I've been meaning to write this post for some time now because I wish to share therapies that have worked well for my son and also because vision therapy is very new in Malaysia, but have been just so busy and tired (I've been without a live in helper for about the same time as when he started VT). It is also in response to a question asked by a fellow blogger, to share my experiences on VT.

This is a link to a YouTube video by Dr John Abbondanza, that I viewed that gives a very good insight to vision therapy. Other videos by Dr John Abbondanza are also very informative.

Here's the website of my son's vision therapist which provides detailed information on what vision therapy entails and how it is of help.

His contact details are on this link, which is also on his website under the "Contact Us" tab:

Thursday, January 31, 2013

Swimming progress

My son has achieved a breakthrough of sorts in his swimming during the recent Dec school holidays.

He hasn't had many lessons ever since he started in Aug 2011 because he often had colds. His runny nose would continue for 2 weeks at a stretch. Back then, his therapist Fezia, hadn't built a pool yet and I had to drive 2 hours through traffic from school to the club for his swimming lessons. Obviously that was unsustainable and we stopped after 2-3 months.

Now that Fezia has built her pool, she has very very gradually built up his confidence in the water. She's absolutely great with him because she already knows his character and abilities. She's also superb because she has such a wide and varied selection of "tools" in her toolbox (ie. techniques learnt over the years from various courses she'd attended) to use in helping him.

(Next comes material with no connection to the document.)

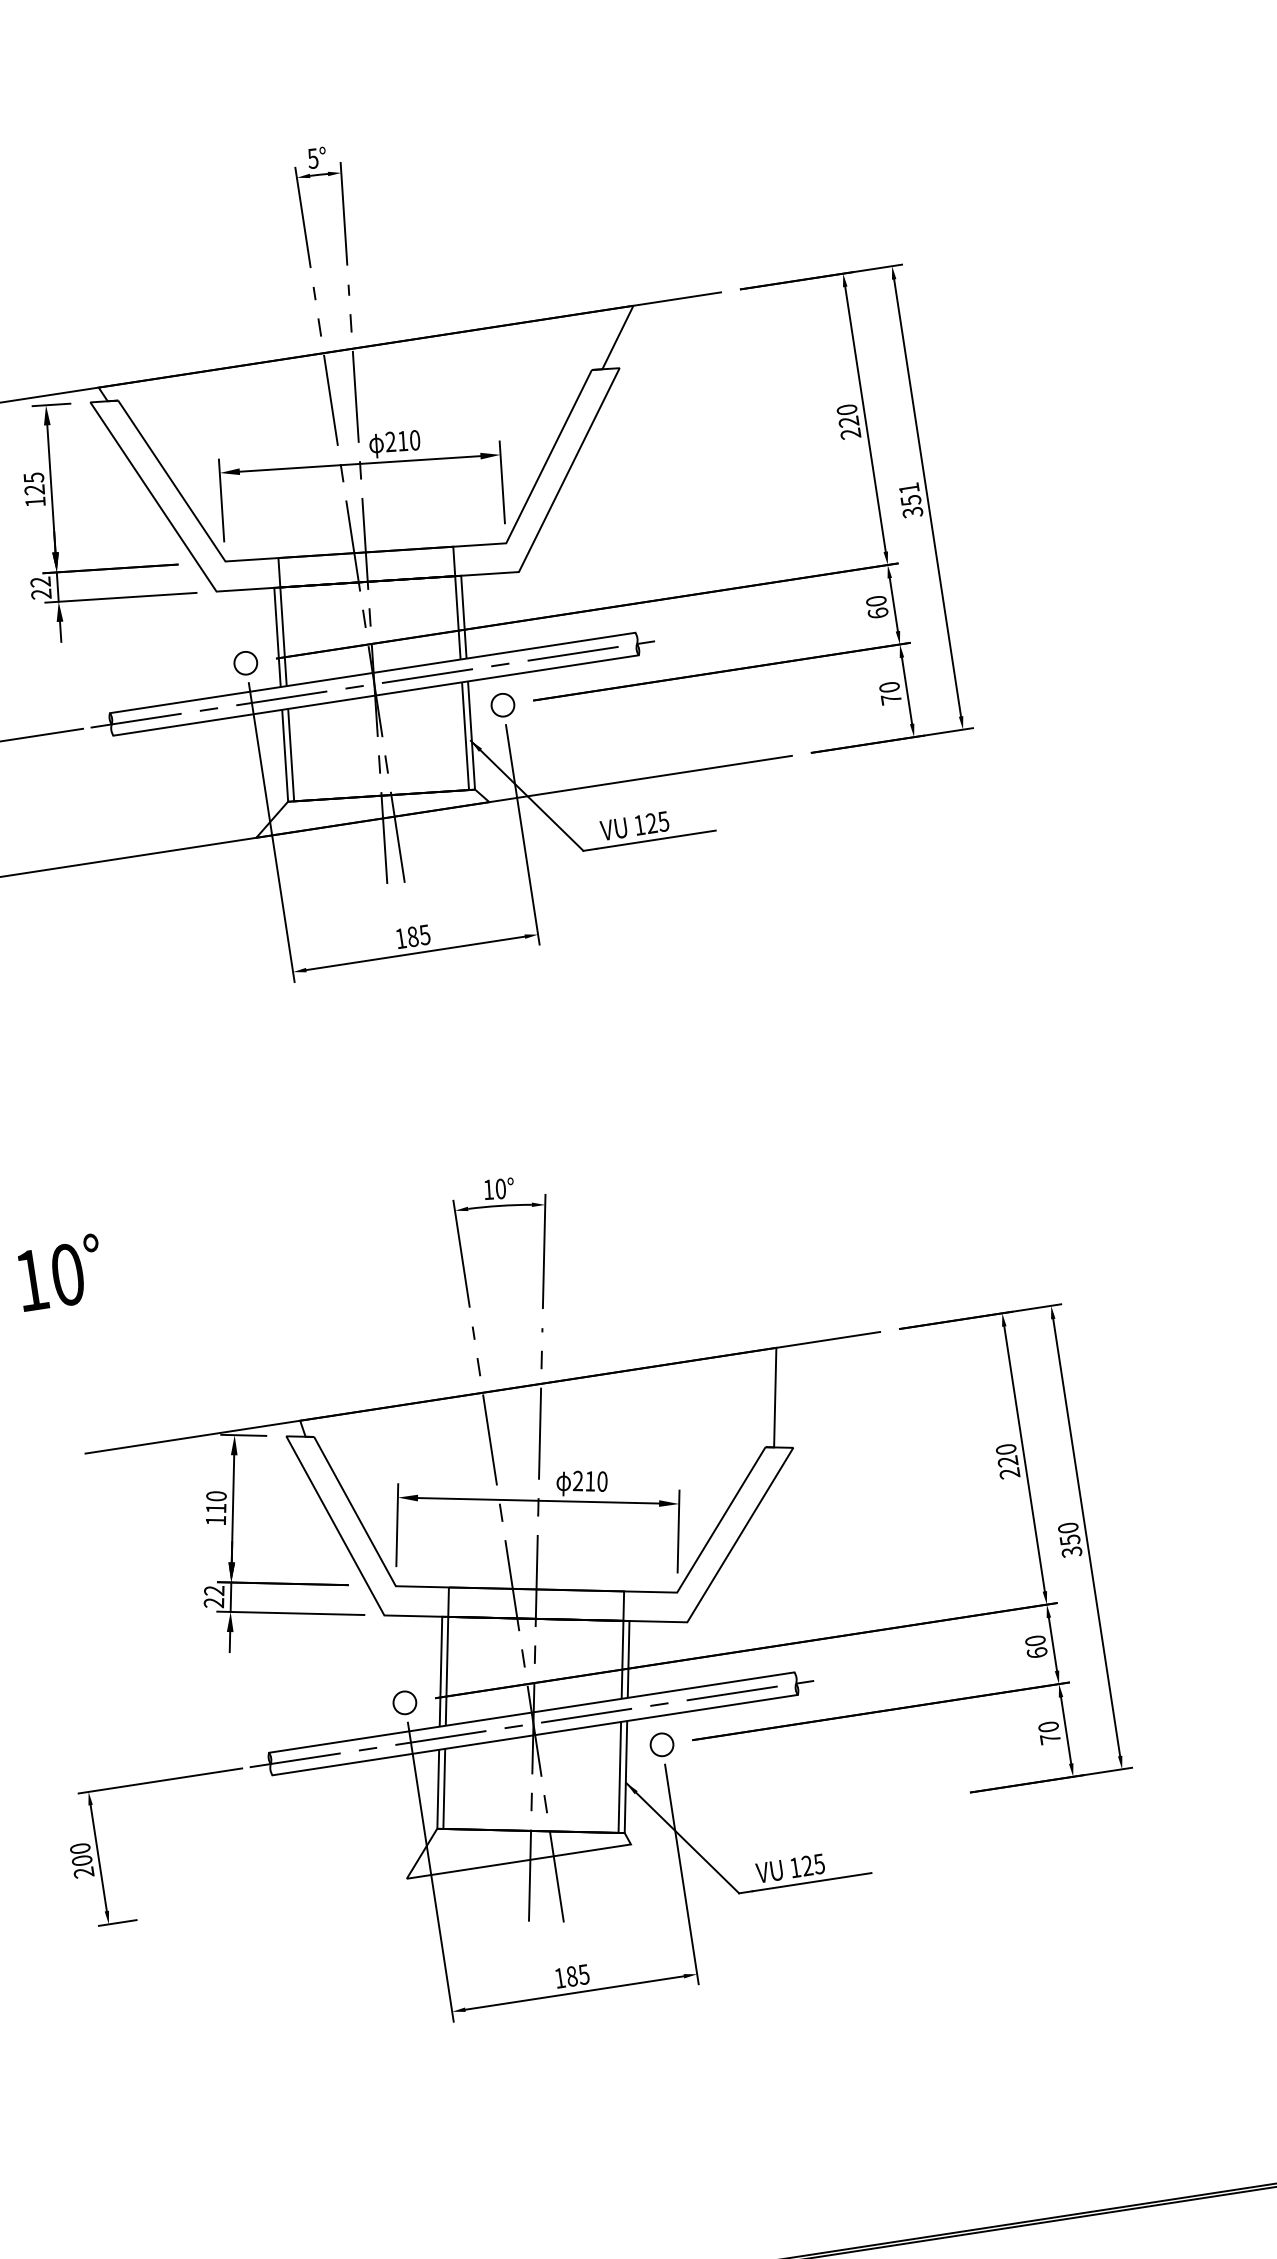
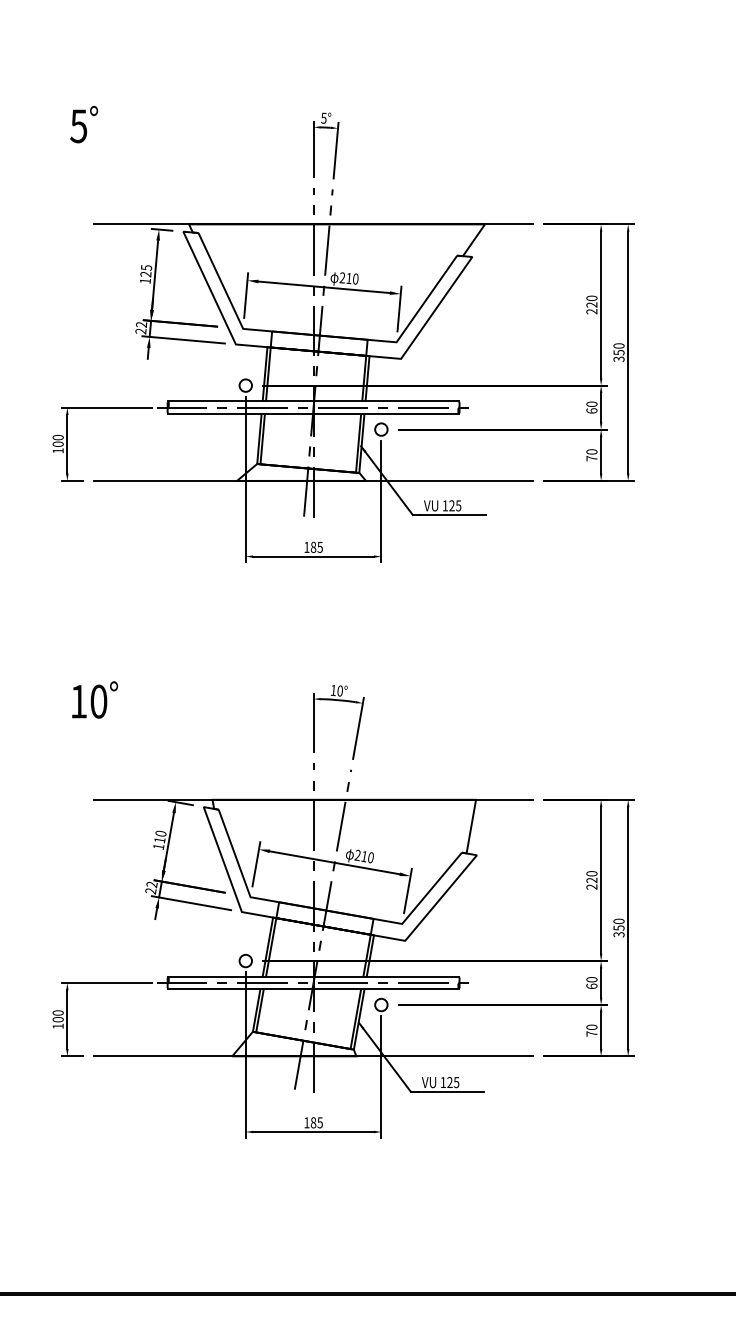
text: (908, 487) -> (618, 345), 351 -> 350
line: (553, 1856) -> (313, 1056), added
text: (82, 1873) -> (57, 1026), 200 -> 100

But because he still often had a runny nose, swimming sessions at Fezia's place was infrequent and irregular. The unpredictable frequent thunder and lightning storms in Malaysia also works against us.

However, there was a wonderful stretch of a week last Dec where we managed to put in 4 sessions of about 1-2 hours each.

This video shows what he achieved by the end of it. I cannot yet say that he has learnt to swim but he's come a long way from the days where he'd stiffen his body when in the water; where he'd gulp mouthfuls of pool water because he forgets to close his mouth; where he chokes and vomits because he breathes through his nose underwater; where his legs float up in front of him because he can't keep them down or behind him; where he couldn't even submerge his face for a split second without vomiting because of fear.

Hopefully, by the time he reaches Year 3 (Sept 2013) he'd be able to doggie paddle and swim. That would greatly add to his self confidence as his classmates are already not only able to swim but swim well.